Je me suis pelotonné sur moi-même. Oh ! ma mère trouverait que j’ai l’air noué ou bossu, que mon œil est hagard, que mon pantalon est relevé, mon gilet défait, mes boutons partis ! — C’est vrai, ma main a fait sauter tout, pour aller fourrager ma chair sur ma poitrine ; je sens mon cœur battre là-dedans à grands coups, et j’ai souvent comparé ces battements d’alors au saut que fait, dans un ventre de femme, l’enfant qui va naître…

Peu à peu cependant l’exaltation s’affaisse, mes nerfs se détendent, et il me reste comme la fatigue d’un lendemain d’ivresse. La mélancolie passe sur mon front, comme là-haut dans le ciel, ce nuage qui roule et met son masque de coton gris sur la face du soleil.

L’horizon qui, à travers la vitre me menace de son immensité, la campagne qui s’étend muette et vide, cet espace et cette solitude m’emplissent peu à peu d’une poignante émotion…

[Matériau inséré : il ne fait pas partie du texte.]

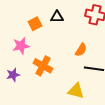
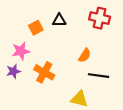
purple star: (13, 75) -> (13, 71), moved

Je ne sais à quel moment on a transporté la diligence sur le chemin de fer[1] ; mais je me sens pris d’une espèce de peur religieuse devant ce chemin que crève le front de cuivre de la locomotive, et où court ma vie… Et moi, le fier, moi, le brave, je me sens pâlir et je crois que je vais pleurer.

Justement le gendarme me regarde — du courage !

  1. En 1851, cela se faisait ainsi.